What happened
The Seventh Circuit affirmed a Central District of Illinois ruling refusing to dismiss Babajide Adefusi's wire fraud conspiracy case, holding that his earlier Southern District of Texas plea deal did not shield him from prosecution by a different U.S. Attorney's Office.
The panel said the Texas agreement was unambiguous when read as a whole, even though one paragraph referred to promises by the "United States." Paragraph 11's limiting language controlled, the court said, because the "plea agreement binds only" the U.S. Attorney's Office for the Southern District of Texas and did not bind any other U.S. Attorney.
The dispute arose from Adefusi's 2018 guilty plea in Texas to aiding and abetting passport fraud. According to the opinion, that case involved counterfeit passports bearing his photograph but different names, bank accounts opened in the Houston area, and fraudulently obtained funds tied to internet scams.
Federal prosecutors in Illinois later charged Adefusi and others with conspiring from March to October 2018 to defraud E-MedRx, a Springfield pharmacy services and billing company. The superseding indictment alleged that conspirators caused funds meant for pharmacies to be wired to accounts they controlled, with fraudulent transfers totaling $365,467.75.
Adefusi argued the Illinois case overlapped with the earlier Texas matter and breached the Texas plea agreement's promise not to pursue additional charges arising from the passport fraud scheme. The district court rejected that argument, accepted Adefusi's conditional guilty plea and sentenced him to 24 months in prison while preserving his right to appeal the dismissal ruling.

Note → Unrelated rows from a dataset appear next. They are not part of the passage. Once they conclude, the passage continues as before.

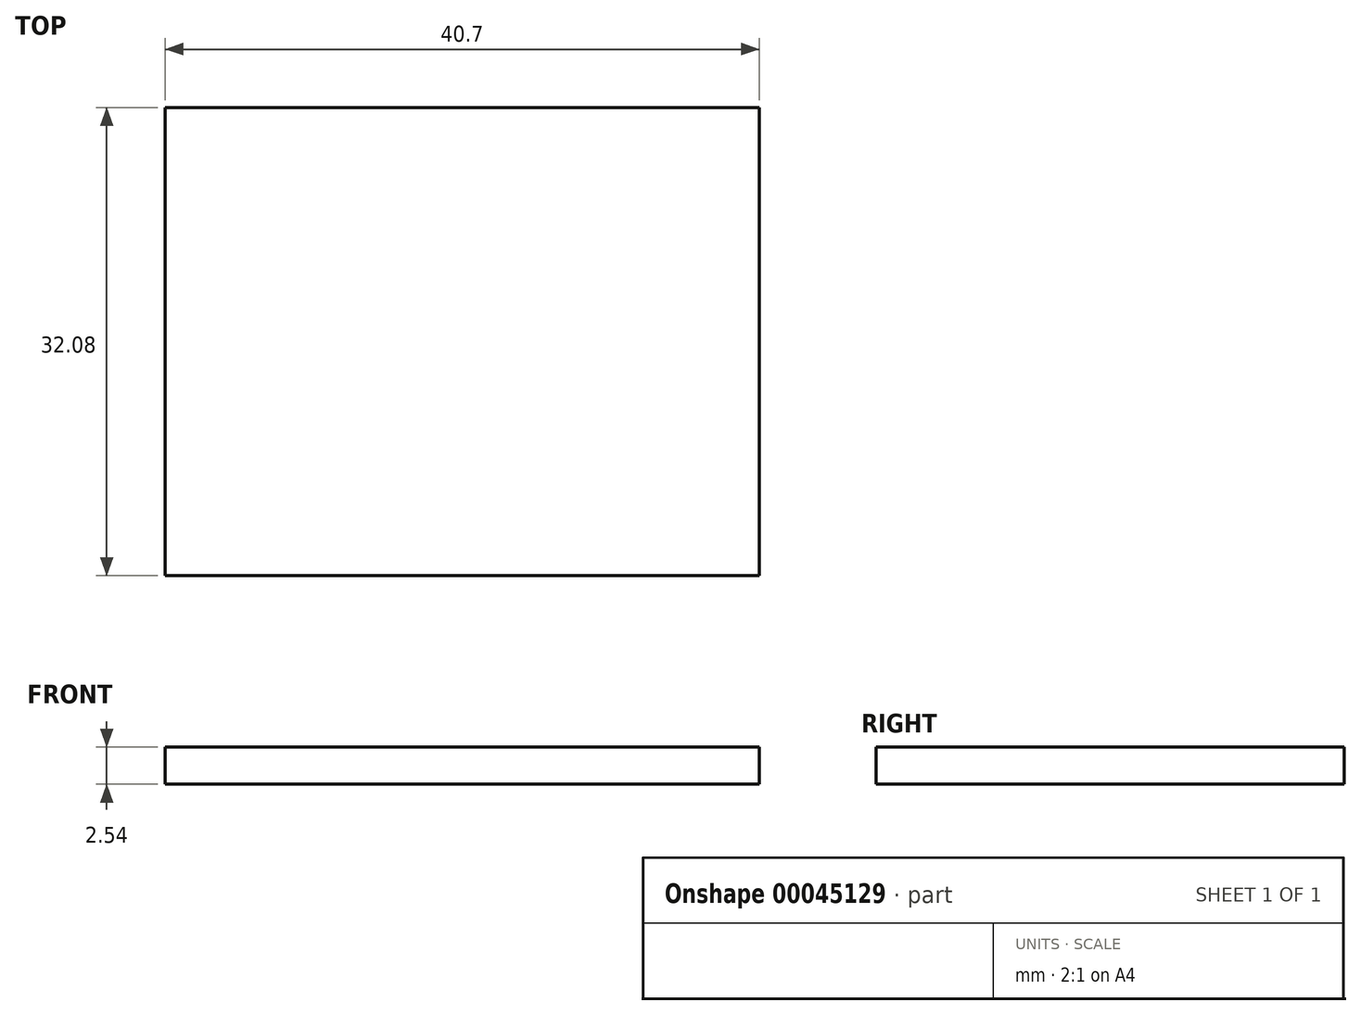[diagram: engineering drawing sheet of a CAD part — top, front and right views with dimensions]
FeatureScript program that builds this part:
annotation { "Feature Type Name" : "Feature", "Feature Type Description" : "" }
export const myFeature = defineFeature(function(context is Context, id is Id, definition is map)
    precondition{}
    {
        {
            var Q0;
            Q0=qCreatedBy(makeId("Top.planeOp"),FACE);
            var sketch = newSketch(context, id + "F0", { "sketchPlane" : qUnion([Q0])});
            skLineSegment(sketch, "E0.rect.bottom", {"start": v(20.35, 16.04) * mm, "end": v(-20.35, 16.04) * mm});
            skLineSegment(sketch, "E0.rect.top", {"start": v(20.35, -16.04) * mm, "end": v(-20.35, -16.04) * mm});
            skLineSegment(sketch, "E0.rect.left", {"start": v(20.35, 16.04) * mm, "end": v(20.35, -16.04) * mm});
            skLineSegment(sketch, "E0.rect.right", {"start": v(-20.35, 16.04) * mm, "end": v(-20.35, -16.04) * mm});
            skPoint(sketch, "E0.rect.middle", {"position": v(0, 0) * mm});
            skSolve(sketch);
        }
        {
            var Q0;
            Q0 = qSketchRegion(id + "F0", true);
            extrude(context, id + "F1", {"entities" : qUnion([Q0]), "depth" : 2.54 * mm});
        }
    });
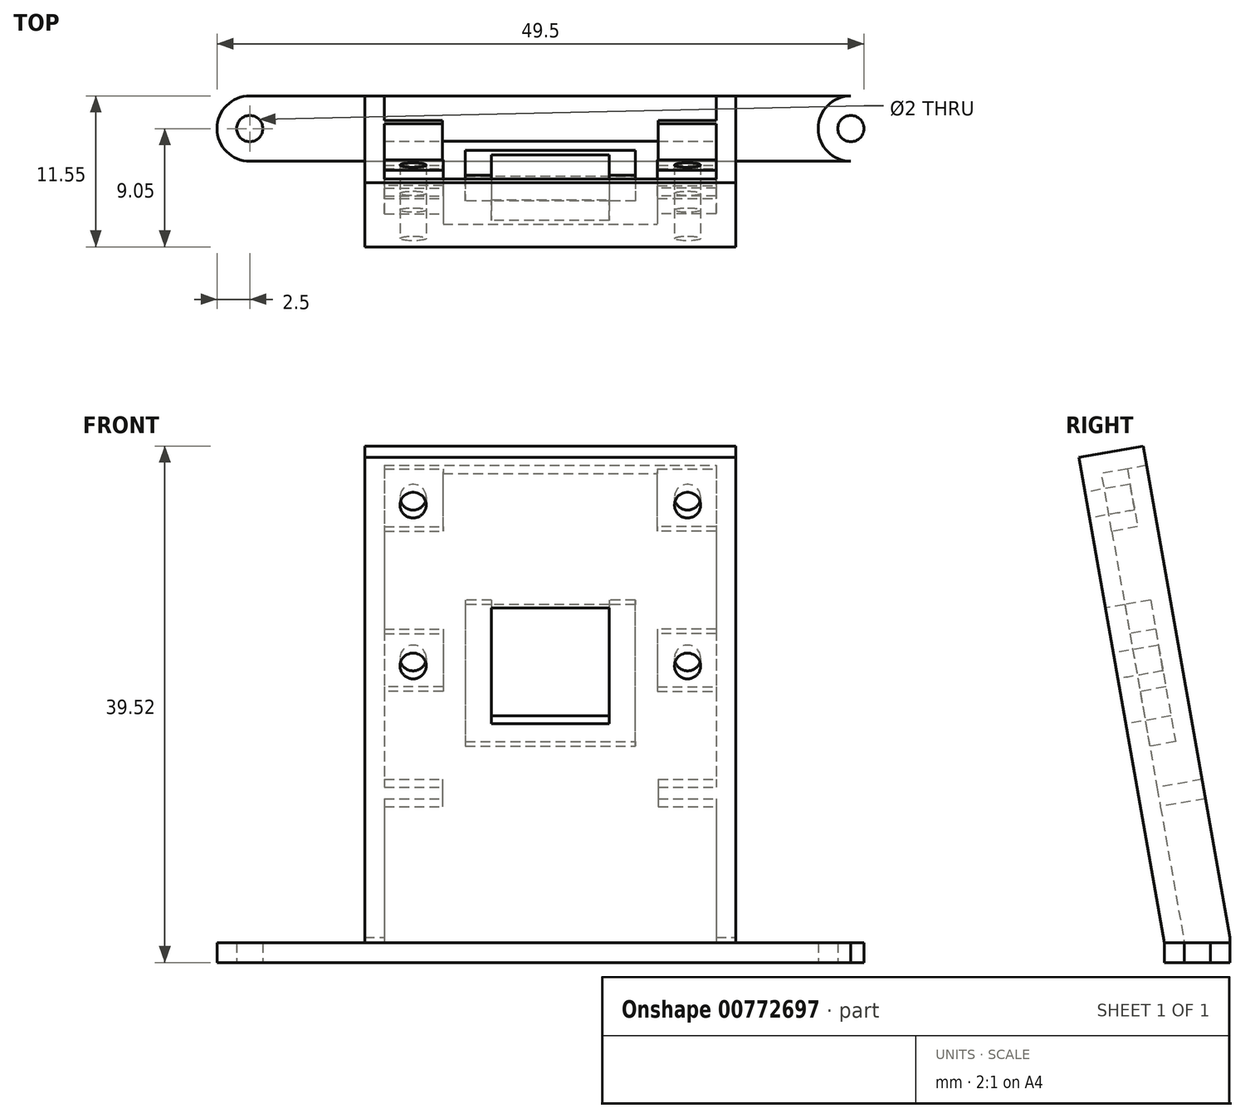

Writing for the panel, Judge Doris L. Pryor said ordinary contract principles apply to plea agreements, but the agreement had to be read as a whole. The court rejected Adefusi's contention that two neighboring paragraphs created separate promises, one binding all U.S. Attorney's Offices and another binding only the Southern District of Texas, because that reading would make the limiting paragraph meaningless.
The panel also declined to consider extrinsic evidence, including arguments about whether one U.S. Attorney's Office could bind another without prior approval, because it found no ambiguity in the written agreement. The opinion acknowledged a circuit split over ambiguous references to "the United States" or "the government" in plea agreements, but said those nuances did not matter because Adefusi's agreement expressly limited who was bound.
The ruling leaves Adefusi's Illinois conviction in place and gives federal prosecutors within the Seventh Circuit a clear reminder that express office-specific language in a plea agreement can defeat later arguments that the deal constrained prosecutors in another district.